Breton dice sostanzialmente che per capire bene il grande successo della comunicazione ed il suo affermarsi addirittura come valore dobbiamo rivolgere un attimo lo sguardo al passato, vale a dire il periodo sconvolgente che va dall'inizio della prima guerra mondiale alle esplosioni atomiche di Hiroshima e Nagasaki. Ed è proprio in questo periodo, nel vuoto creato dall'assenza di qualsiasi punto di riferimento morale e politico, che la comunicazione assume i connotati di un valore diventando un imperativo esistenziale secondo cui, a prescindere dai contenuti, l'atto stesso del comunicare rappresenterebbe la spinta verso un progresso sociale. In questo senso la comunicazione si afferma come valore salvifico.

Le tre tappe:

La comunicazione si pone così come risposta assoluta alla grave crisi del XX secolo. Tre sono le tappe secondo Breton che portano allo sviluppo di questa moderna nozione unificante che si giova dell'interazione tra le principali tecniche della comunicazione ed il contesto sociale in cui esse agiscono.

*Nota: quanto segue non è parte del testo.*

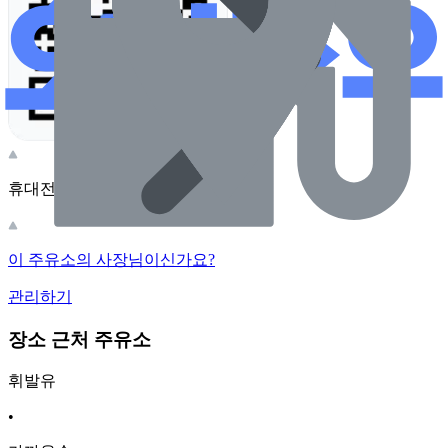
휴대전화 카메라로 찍어보세요
이 주유소의 사장님이신가요?
관리하기
장소 근처 주유소
휘발유
•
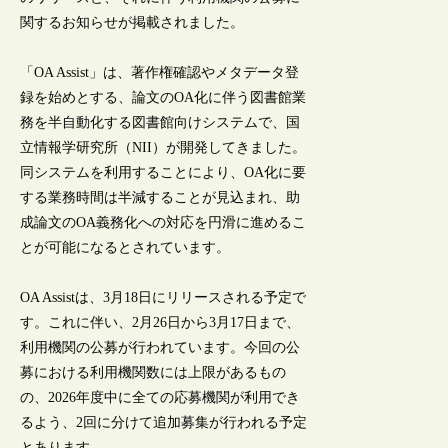
関するお知らせが掲載されました。
「OA Assist」は、著作権確認やメタデータ登
録を始めとする、論文のOA化に伴う図書館業
務を半自動化する図書館向けシステムで、国
立情報学研究所（NII）が開発してきました。
同システムを利用することにより、OA化に要
する業務時間は半減することが見込まれ、助
成論文のOA義務化への対応を円滑に進めるこ
とが可能になるとされています。
OA Assistは、3月18日にリリースされる予定で
す。これに伴い、2月26日から3月17日まで、
利用機関の公募が行われています。今回の公
募における利用機関数には上限があるもの
の、2026年度中に全ての応募機関が利用でき
るよう、2回に分けて追加募集が行われる予定
とあります。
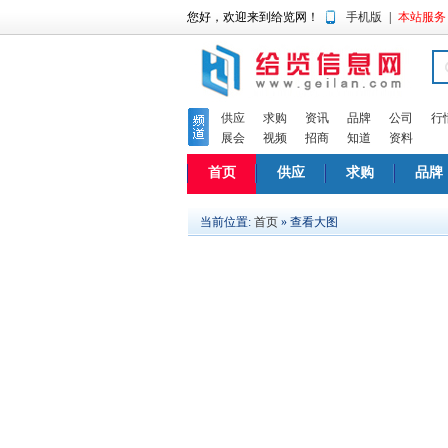
您好，欢迎来到给览网！
手机版
|
本站服务
供应
求购
资讯
品牌
公司
行
展会
视频
招商
知道
资料
首页
供应
求购
品牌
当前位置:
首页
» 查看大图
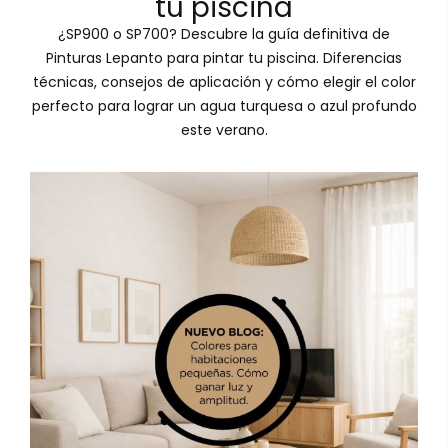
tu piscina
¿SP900 o SP700? Descubre la guía definitiva de
Pinturas Lepanto para pintar tu piscina. Diferencias
técnicas, consejos de aplicación y cómo elegir el color
perfecto para lograr un agua turquesa o azul profundo
este verano.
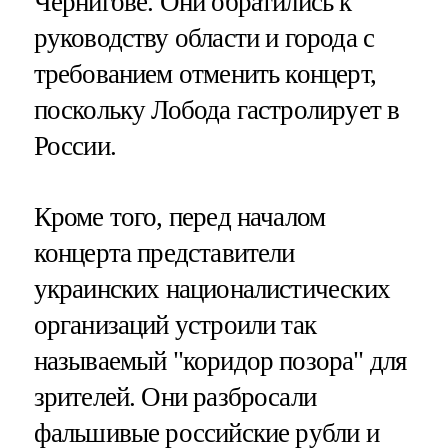
Чернигове. Они обратились к
руководству области и города с
требованием отменить концерт,
поскольку Лобода гастролирует в
России.
Кроме того, перед началом
концерта представители
украинских националистических
организаций устроили так
называемый "коридор позора" для
зрителей. Они разбросали
фальшивые российские рубли и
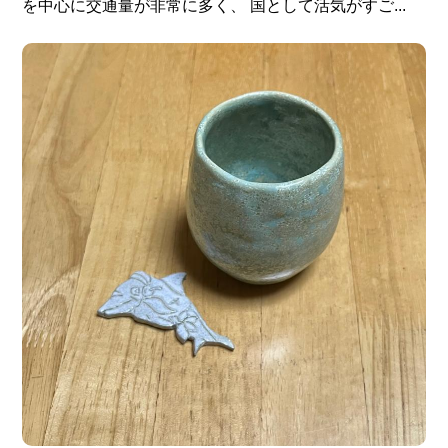
を中心に交通量が非常に多く、 国として活気がすご...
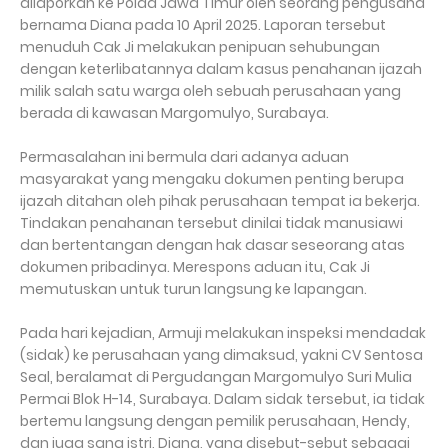
dilaporkan ke Polda Jawa Timur oleh seorang pengusaha
bernama Diana pada 10 April 2025. Laporan tersebut
menuduh Cak Ji melakukan penipuan sehubungan
dengan keterlibatannya dalam kasus penahanan ijazah
milik salah satu warga oleh sebuah perusahaan yang
berada di kawasan Margomulyo, Surabaya.
Permasalahan ini bermula dari adanya aduan
masyarakat yang mengaku dokumen penting berupa
ijazah ditahan oleh pihak perusahaan tempat ia bekerja.
Tindakan penahanan tersebut dinilai tidak manusiawi
dan bertentangan dengan hak dasar seseorang atas
dokumen pribadinya. Merespons aduan itu, Cak Ji
memutuskan untuk turun langsung ke lapangan.
Pada hari kejadian, Armuji melakukan inspeksi mendadak
(sidak) ke perusahaan yang dimaksud, yakni CV Sentosa
Seal, beralamat di Pergudangan Margomulyo Suri Mulia
Permai Blok H-14, Surabaya. Dalam sidak tersebut, ia tidak
bertemu langsung dengan pemilik perusahaan, Hendy,
dan juga sang istri, Diana, yang disebut-sebut sebagai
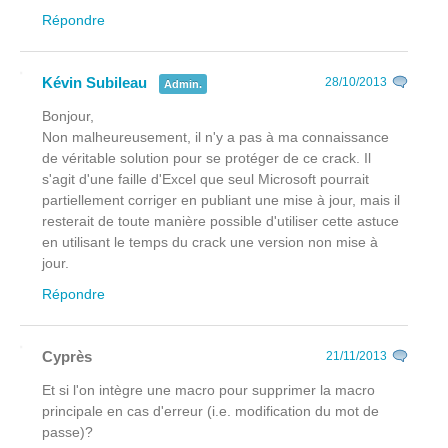
Répondre
Kévin Subileau
28/10/2013
Admin.
Bonjour,
Non malheureusement, il n'y a pas à ma connaissance
de véritable solution pour se protéger de ce crack. Il
s'agit d'une faille d'Excel que seul Microsoft pourrait
partiellement corriger en publiant une mise à jour, mais il
resterait de toute manière possible d'utiliser cette astuce
en utilisant le temps du crack une version non mise à
jour.
Répondre
Cyprès
21/11/2013
Et si l'on intègre une macro pour supprimer la macro
principale en cas d'erreur (i.e. modification du mot de
passe)?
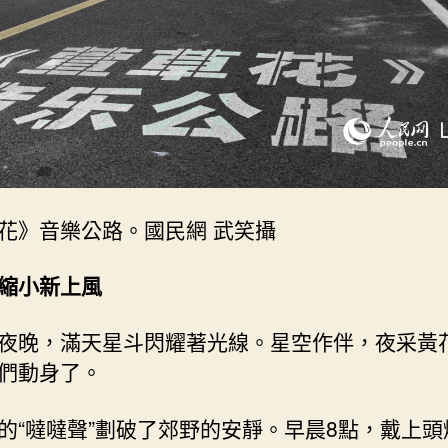
_
中
國
網〉
中
花》音樂公路。國民網 武笑攝
縮小新上風
夜晚，滿天星斗閃耀著光線。星空作伴，夜采黃
們動身了。
的“噠噠聲”劃破了郊野的安靜。早晨8點，戴上頭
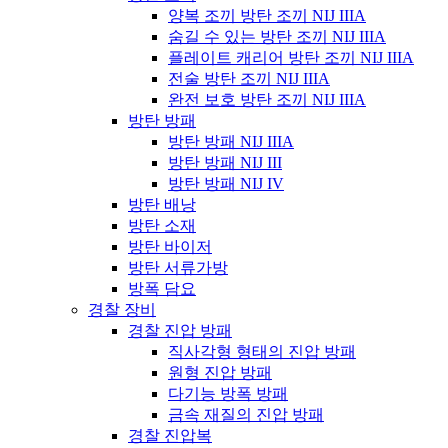
양복 조끼 방탄 조끼 NIJ IIIA
숨길 수 있는 방탄 조끼 NIJ IIIA
플레이트 캐리어 방탄 조끼 NIJ IIIA
전술 방탄 조끼 NIJ IIIA
완전 보호 방탄 조끼 NIJ IIIA
방탄 방패
방탄 방패 NIJ IIIA
방탄 방패 NIJ III
방탄 방패 NIJ IV
방탄 배낭
방탄 소재
방탄 바이저
방탄 서류가방
방폭 담요
경찰 장비
경찰 진압 방패
직사각형 형태의 진압 방패
원형 진압 방패
다기능 방폭 방패
금속 재질의 진압 방패
경찰 진압복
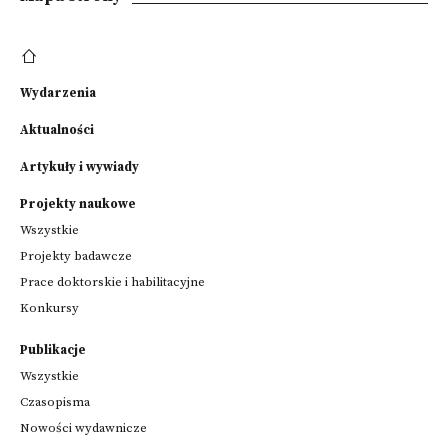
Wydarzenia
Aktualności
Artykuły i wywiady
Projekty naukowe
Wszystkie
Projekty badawcze
Prace doktorskie i habilitacyjne
Konkursy
Publikacje
Wszystkie
Czasopisma
Nowości wydawnicze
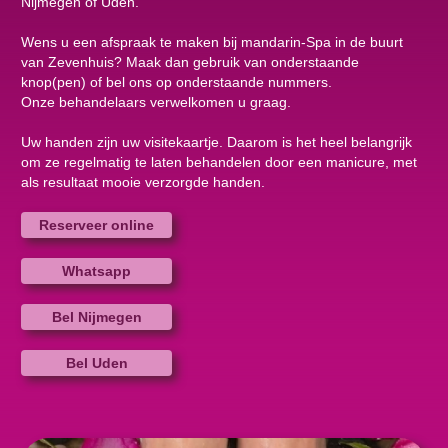
Nijmegen of Uden.
Wens u een afspraak te maken bij mandarin-Spa in de buurt
van Zevenhuis? Maak dan gebruik van onderstaande
knop(pen) of bel ons op onderstaande nummers.
Onze behandelaars verwelkomen u graag.
Uw handen zijn uw visitekaartje. Daarom is het heel belangrijk
om ze regelmatig te laten behandelen door een manicure, met
als resultaat mooie verzorgde handen.
Reserveer online
Whatsapp
Bel Nijmegen
Bel Uden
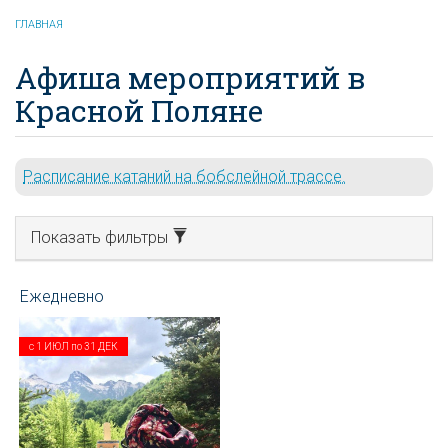
ГЛАВНАЯ
Афиша мероприятий в
Красной Поляне
Расписание катаний на бобслейной трассе.
Показать фильтры
с
1 ИЮЛ
по
31 ДЕК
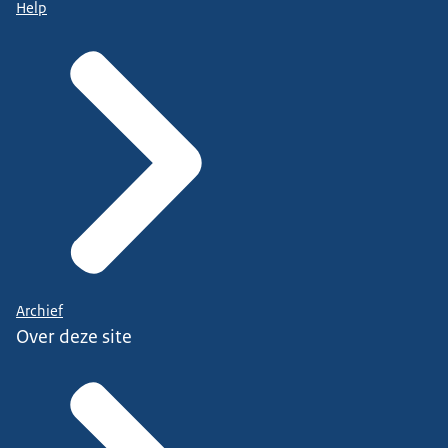
Help
Archief
Over deze site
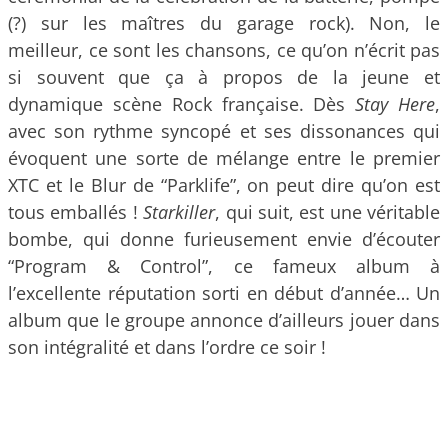
(?) sur les maîtres du garage rock). Non, le
meilleur, ce sont les chansons, ce qu’on n’écrit pas
si souvent que ça à propos de la jeune et
dynamique scène Rock française. Dès
Stay Here
,
avec son rythme syncopé et ses dissonances qui
évoquent une sorte de mélange entre le premier
XTC et le Blur de “Parklife”, on peut dire qu’on est
tous emballés !
Starkiller
, qui suit, est une véritable
bombe, qui donne furieusement envie d’écouter
“Program & Control”, ce fameux album à
l’excellente réputation sorti en début d’année… Un
album que le groupe annonce d’ailleurs jouer dans
son intégralité et dans l’ordre ce soir !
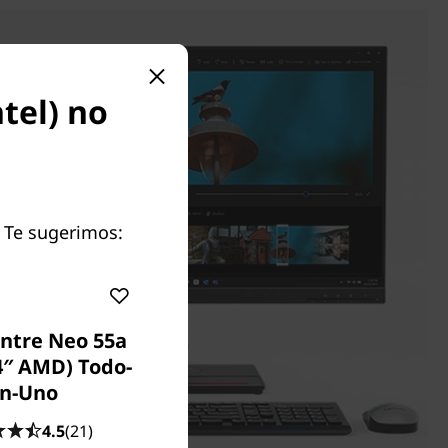
tel) no
. Te sugerimos:
ntre Neo 55a
4″ AMD) Todo-
n-Uno
4.5
(21)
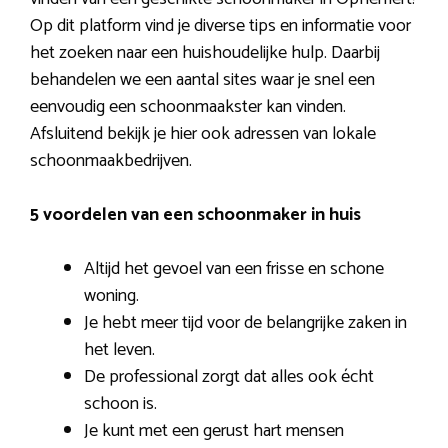
Op dit platform vind je diverse tips en informatie voor
het zoeken naar een huishoudelijke hulp. Daarbij
behandelen we een aantal sites waar je snel een
eenvoudig een schoonmaakster kan vinden.
Afsluitend bekijk je hier ook adressen van lokale
schoonmaakbedrijven.
5 voordelen van een schoonmaker in huis
Altijd het gevoel van een frisse en schone
woning.
Je hebt meer tijd voor de belangrijke zaken in
het leven.
De professional zorgt dat alles ook écht
schoon is.
Je kunt met een gerust hart mensen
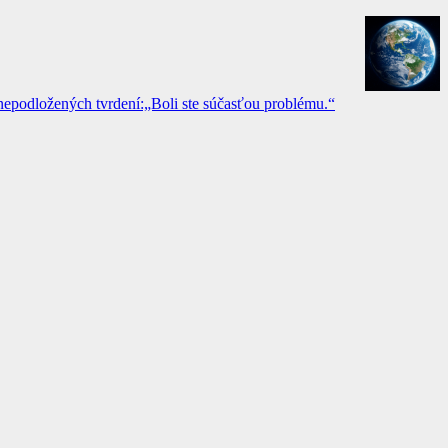
epodložených tvrdení:„Boli ste súčasťou problému.“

  • La prima tappa è rappresentata dalla nascita della cibernetica intesa come scienza del controllo dell'informazione in relazione agli uomini e alle società.
  • La seconda tappa è rappresentata dall'intenzione esplicita di impiegare la nozione di comunicazione anche nell'analisi e nell'azione politico-sociale.
  • L'ultima tappa è rappresentata dall'evoluzione nel dopoguerra della società occidentale, che emerge dalle macerie del conflitto mondiale con la sua voglia di rivalsa e pone le basi effettive per la definitiva consacrazione dell'idea di comunicazione come valore utopico.

Homo communicans:

Breton sulla basi di alcune teorie di uno studioso di nome Weiner afferma che qualsiasi fenomeno è considerato come interamente costituito dagli insiemi di relazioni di cui fa parte, la sua essenza è completamente definita in termini di informazione e comunicazione. Ogni fenomeno diventa così la risultante delle informazioni che può scambiare nelle reti in cui accede. Tutto questo ha dati vita ad una nuova definizione antropologica dell'uomo. Si tratta della concezione dell'homo communicans, che secondo breton è un essere senza interiorità e senza corpo, che vive in una società senza segreti, un essere interamente rivolto al sociale, che esiste soltanto attraverso l'informazione e lo scambio in una società resa trasparente. Grazie alle nuove tecnologie dell'informazione (internet), l'uomo diventa un essere informazionale collettivo, portando alla confusione tra la sfera pubblica e quella privata, indebolendo l'individualità, i rapporti diretti e il concetto di corpo inteso come incontro fisico.